Aufgabenbeschreibung —
Gib die Zeilen vom Anfang der Auflistung bis einschließlich der Zeile mit "שלו, ומה בפועל" unverändert wieder, und zwar nur diese.
:::
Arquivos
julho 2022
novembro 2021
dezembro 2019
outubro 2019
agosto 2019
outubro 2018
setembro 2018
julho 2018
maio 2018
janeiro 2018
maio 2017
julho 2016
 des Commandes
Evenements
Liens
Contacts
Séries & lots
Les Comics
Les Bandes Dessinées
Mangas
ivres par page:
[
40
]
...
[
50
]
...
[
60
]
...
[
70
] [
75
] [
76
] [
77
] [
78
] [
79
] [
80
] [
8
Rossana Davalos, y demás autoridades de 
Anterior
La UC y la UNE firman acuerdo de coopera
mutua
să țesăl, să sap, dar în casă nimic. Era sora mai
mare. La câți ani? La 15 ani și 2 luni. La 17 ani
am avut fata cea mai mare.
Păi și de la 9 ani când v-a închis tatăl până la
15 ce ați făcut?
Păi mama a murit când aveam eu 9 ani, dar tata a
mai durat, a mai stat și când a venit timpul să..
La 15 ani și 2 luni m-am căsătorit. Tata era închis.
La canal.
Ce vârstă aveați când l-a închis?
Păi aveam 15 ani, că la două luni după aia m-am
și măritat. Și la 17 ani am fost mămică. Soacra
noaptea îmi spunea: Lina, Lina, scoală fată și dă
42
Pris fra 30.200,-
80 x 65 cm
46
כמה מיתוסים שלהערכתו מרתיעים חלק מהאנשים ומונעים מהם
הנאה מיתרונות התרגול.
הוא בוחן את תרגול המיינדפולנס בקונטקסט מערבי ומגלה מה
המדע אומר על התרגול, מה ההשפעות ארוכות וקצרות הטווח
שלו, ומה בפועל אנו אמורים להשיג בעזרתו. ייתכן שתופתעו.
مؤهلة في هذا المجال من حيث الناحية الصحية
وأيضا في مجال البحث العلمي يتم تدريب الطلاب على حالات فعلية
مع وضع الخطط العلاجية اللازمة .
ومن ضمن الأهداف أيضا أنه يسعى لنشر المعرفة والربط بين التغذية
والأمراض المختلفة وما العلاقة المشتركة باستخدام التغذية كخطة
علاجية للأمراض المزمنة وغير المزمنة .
:::
Antwort zur Übung —
Arquivos
julho 2022
novembro 2021
dezembro 2019
outubro 2019
agosto 2019
outubro 2018
setembro 2018
julho 2018
maio 2018
janeiro 2018
maio 2017
julho 2016
 des Commandes
Evenements
Liens
Contacts
Séries & lots
Les Comics
Les Bandes Dessinées
Mangas
ivres par page:
[
40
]
...
[
50
]
...
[
60
]
...
[
70
] [
75
] [
76
] [
77
] [
78
] [
79
] [
80
] [
8
Rossana Davalos, y demás autoridades de 
Anterior
La UC y la UNE firman acuerdo de coopera
mutua
să țesăl, să sap, dar în casă nimic. Era sora mai
mare. La câți ani? La 15 ani și 2 luni. La 17 ani
am avut fata cea mai mare.
Păi și de la 9 ani când v-a închis tatăl până la
15 ce ați făcut?
Păi mama a murit când aveam eu 9 ani, dar tata a
mai durat, a mai stat și când a venit timpul să..
La 15 ani și 2 luni m-am căsătorit. Tata era închis.
La canal.
Ce vârstă aveați când l-a închis?
Păi aveam 15 ani, că la două luni după aia m-am
și măritat. Și la 17 ani am fost mămică. Soacra
noaptea îmi spunea: Lina, Lina, scoală fată și dă
42
Pris fra 30.200,-
80 x 65 cm
46
כמה מיתוסים שלהערכתו מרתיעים חלק מהאנשים ומונעים מהם
הנאה מיתרונות התרגול.
הוא בוחן את תרגול המיינדפולנס בקונטקסט מערבי ומגלה מה
המדע אומר על התרגול, מה ההשפעות ארוכות וקצרות הטווח
שלו, ומה בפועל אנו אמורים להשיג בעזרתו. ייתכן שתופתעו.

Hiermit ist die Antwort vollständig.